Self-efficacy could be a primary target area for interventions leading to healthier lifestyle habits among adolescents. Particularly, combating the growing problem of obesity in adolescents in Kuwait is a public health priority. However, Boodai et al. [40] found poor adherence to obesity interventions among adolescents with obesity and their families in Kuwait, and their engagement in the offered interventions was limited. Adolescents and their parents expressed a low degree of concern about obesity, especially with respect to the fact that health-related quality of life was not impaired compared to that of their peers with healthy weights [40]. Furthermore, Al-Isa et al. [41] found multiple cardiometabolic risk factors in adolescents with obesity in Kuwait. Therefore, to implement effective interventions among adolescents, researchers should begin with a period of efficacy building, followed by a period of behavior change to yield maximum results. Furthermore, programs with such a structure should be evaluated in a subsequent randomized controlled trial [42].

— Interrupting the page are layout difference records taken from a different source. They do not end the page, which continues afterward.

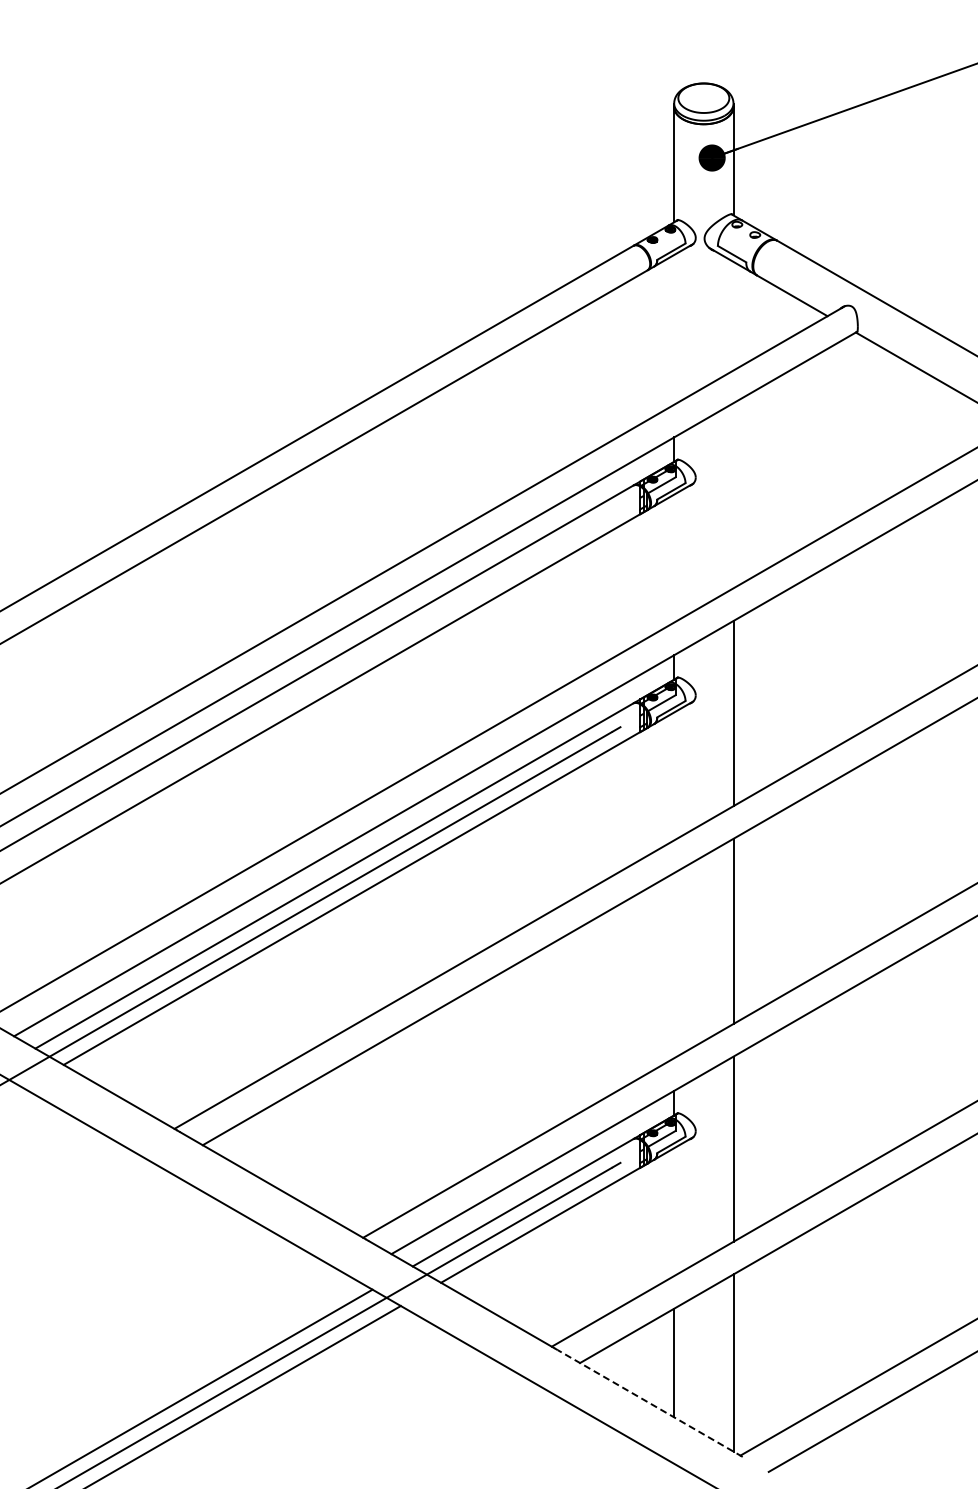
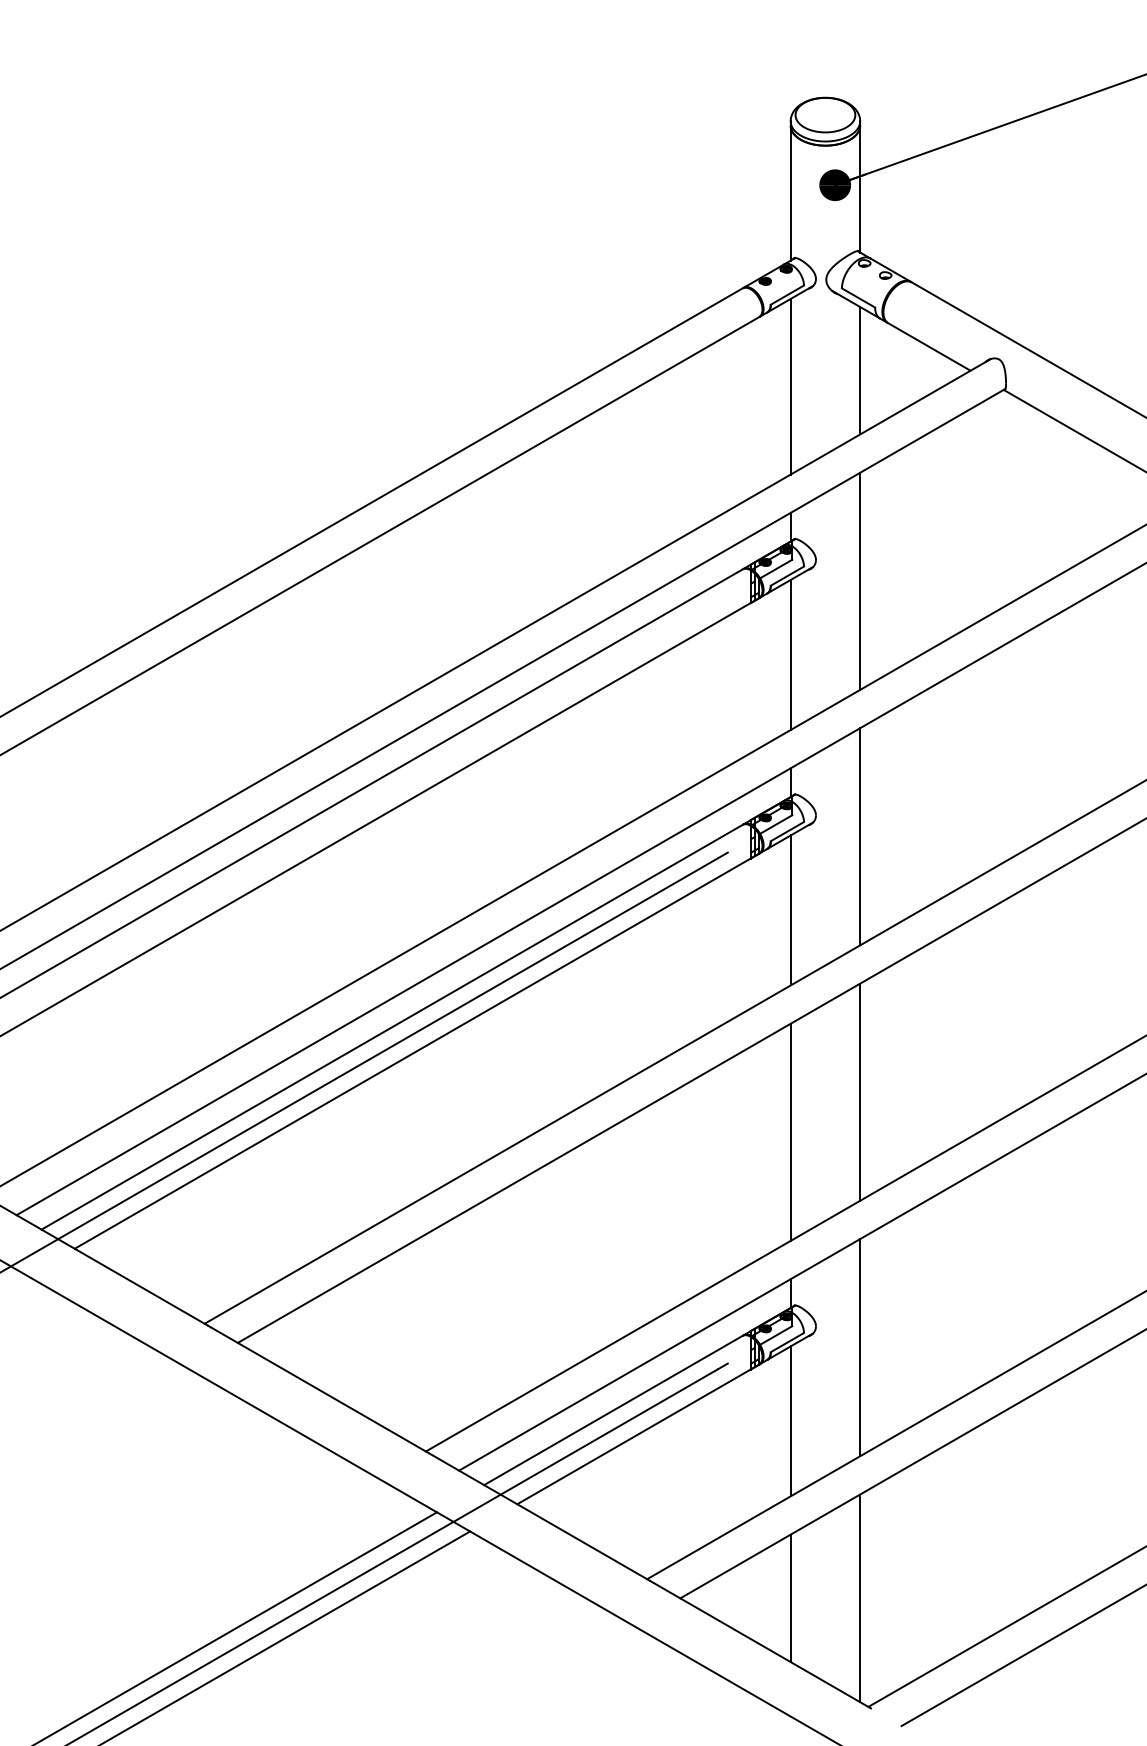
line: (733, 315) -> (860, 369), added
line: (674, 329) -> (791, 386), added
line: (733, 495) -> (860, 580), added
line: (674, 558) -> (791, 654), added
line: (674, 776) -> (791, 910), added
line: (674, 965) -> (791, 1132), added
line: (674, 1212) -> (791, 1421), added
line: (650, 1403) -> (762, 1645), dashed -> solid

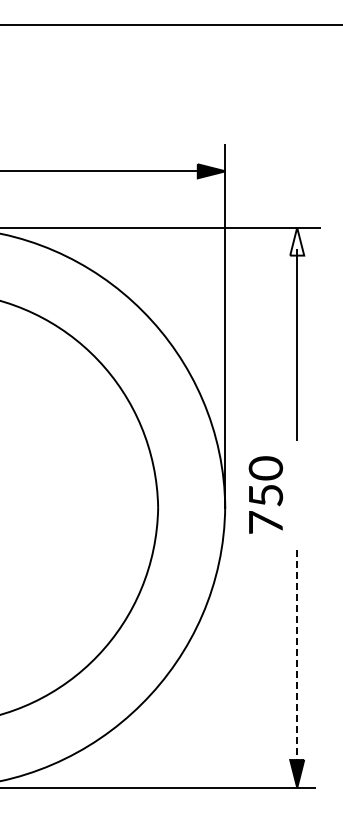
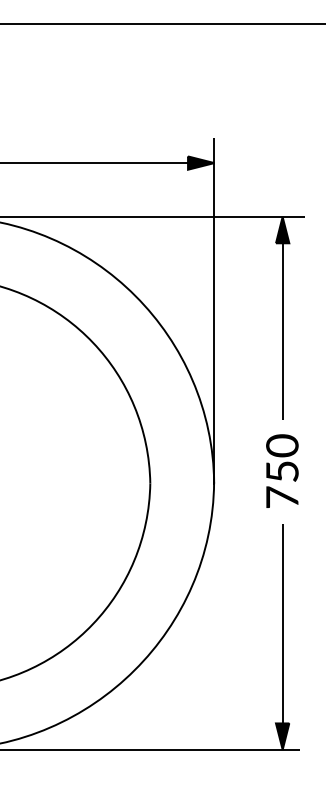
fill: (297, 241) -> (282, 229), added
text: (265, 494) -> (281, 470), moved
line: (297, 659) -> (282, 627), dashed -> solid

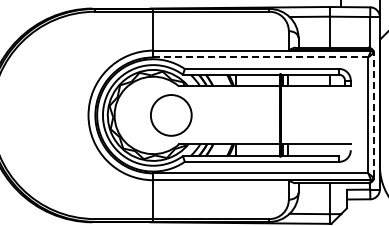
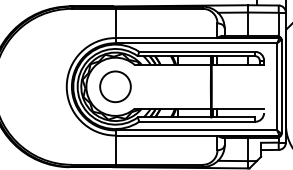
line: (261, 57) -> (196, 43), dashed -> solid
circle: (171, 115) -> (115, 86), moved
line: (374, 115) -> (281, 86), dashed -> solid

The strengths of this study are: we collected data from 3 different schools in the largest governorates in Kuwait and used locally validated scales to measure SES and health-related behaviors. The limitations were: the sample consisted of only adolescent girls aged 13–19 years old, and therefore, the results may not be generalizable to adolescent males or younger females. Due to the recruitment strategy, these results may not be representative of their schools or their governorates and can only be considered as results of a pilot study. Therefore, future larger studies are warranted to determine these relationships in a more randomized sample using a cluster sampling method. This would require national efforts from the Ministry of Education to facilitate research, as cooperation from the school administration was very limited. In addition, due to the cross-sectional nature of this analysis, we can only infer associations among these variables but not a causal relationship. Future research should use a larger sample size to test statistical assumptions and evaluate the generalizability of results. Finally, prospective interventional studies should assess whether a change in self-efficacy may increase participation and adherence to health-promoting interventions.